**What you need to do:**
Would you output each record exactly as it stands?

**Given records:**
■ ■ ■ ■ ■

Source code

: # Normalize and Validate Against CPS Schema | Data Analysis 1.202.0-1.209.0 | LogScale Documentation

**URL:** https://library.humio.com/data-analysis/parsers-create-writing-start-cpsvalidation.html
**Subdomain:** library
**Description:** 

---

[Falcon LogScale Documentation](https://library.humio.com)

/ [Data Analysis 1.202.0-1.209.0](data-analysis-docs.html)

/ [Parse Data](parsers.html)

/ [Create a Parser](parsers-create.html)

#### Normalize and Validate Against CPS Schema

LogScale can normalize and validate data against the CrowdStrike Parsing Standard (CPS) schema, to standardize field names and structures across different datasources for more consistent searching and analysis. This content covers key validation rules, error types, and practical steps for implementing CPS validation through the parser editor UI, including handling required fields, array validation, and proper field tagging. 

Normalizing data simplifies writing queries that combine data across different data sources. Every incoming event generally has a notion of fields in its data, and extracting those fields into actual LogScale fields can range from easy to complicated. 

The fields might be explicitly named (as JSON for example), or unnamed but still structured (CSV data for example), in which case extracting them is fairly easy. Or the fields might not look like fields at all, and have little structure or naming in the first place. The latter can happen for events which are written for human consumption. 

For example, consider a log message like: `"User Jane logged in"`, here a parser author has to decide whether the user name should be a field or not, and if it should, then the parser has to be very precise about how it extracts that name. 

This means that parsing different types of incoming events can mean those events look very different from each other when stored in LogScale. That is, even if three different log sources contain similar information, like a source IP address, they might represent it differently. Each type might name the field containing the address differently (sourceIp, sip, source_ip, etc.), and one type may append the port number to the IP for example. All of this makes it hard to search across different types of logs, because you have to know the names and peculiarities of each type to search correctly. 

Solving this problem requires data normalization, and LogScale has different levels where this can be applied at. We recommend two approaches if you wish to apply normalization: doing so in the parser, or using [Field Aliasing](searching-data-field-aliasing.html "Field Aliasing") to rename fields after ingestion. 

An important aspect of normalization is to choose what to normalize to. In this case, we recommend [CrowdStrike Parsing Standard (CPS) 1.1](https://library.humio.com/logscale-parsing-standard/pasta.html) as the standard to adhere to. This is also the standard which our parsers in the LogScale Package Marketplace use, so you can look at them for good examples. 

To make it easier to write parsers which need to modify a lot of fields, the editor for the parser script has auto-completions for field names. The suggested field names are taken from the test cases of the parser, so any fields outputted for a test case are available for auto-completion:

■ ■ ■ ■ ■

**Solution to the problem:**
Source code

: # Normalize and Validate Against CPS Schema | Data Analysis 1.202.0-1.209.0 | LogScale Documentation

**URL:** https://library.humio.com/data-analysis/parsers-create-writing-start-cpsvalidation.html
**Subdomain:** library
**Description:** 

---

[Falcon LogScale Documentation](https://library.humio.com)

/ [Data Analysis 1.202.0-1.209.0](data-analysis-docs.html)

/ [Parse Data](parsers.html)

/ [Create a Parser](parsers-create.html)

#### Normalize and Validate Against CPS Schema

LogScale can normalize and validate data against the CrowdStrike Parsing Standard (CPS) schema, to standardize field names and structures across different datasources for more consistent searching and analysis. This content covers key validation rules, error types, and practical steps for implementing CPS validation through the parser editor UI, including handling required fields, array validation, and proper field tagging. 

Normalizing data simplifies writing queries that combine data across different data sources. Every incoming event generally has a notion of fields in its data, and extracting those fields into actual LogScale fields can range from easy to complicated. 

The fields might be explicitly named (as JSON for example), or unnamed but still structured (CSV data for example), in which case extracting them is fairly easy. Or the fields might not look like fields at all, and have little structure or naming in the first place. The latter can happen for events which are written for human consumption. 

For example, consider a log message like: `"User Jane logged in"`, here a parser author has to decide whether the user name should be a field or not, and if it should, then the parser has to be very precise about how it extracts that name. 

This means that parsing different types of incoming events can mean those events look very different from each other when stored in LogScale. That is, even if three different log sources contain similar information, like a source IP address, they might represent it differently. Each type might name the field containing the address differently (sourceIp, sip, source_ip, etc.), and one type may append the port number to the IP for example. All of this makes it hard to search across different types of logs, because you have to know the names and peculiarities of each type to search correctly. 

Solving this problem requires data normalization, and LogScale has different levels where this can be applied at. We recommend two approaches if you wish to apply normalization: doing so in the parser, or using [Field Aliasing](searching-data-field-aliasing.html "Field Aliasing") to rename fields after ingestion. 

An important aspect of normalization is to choose what to normalize to. In this case, we recommend [CrowdStrike Parsing Standard (CPS) 1.1](https://library.humio.com/logscale-parsing-standard/pasta.html) as the standard to adhere to. This is also the standard which our parsers in the LogScale Package Marketplace use, so you can look at them for good examples. 

To make it easier to write parsers which need to modify a lot of fields, the editor for the parser script has auto-completions for field names. The suggested field names are taken from the test cases of the parser, so any fields outputted for a test case are available for auto-completion:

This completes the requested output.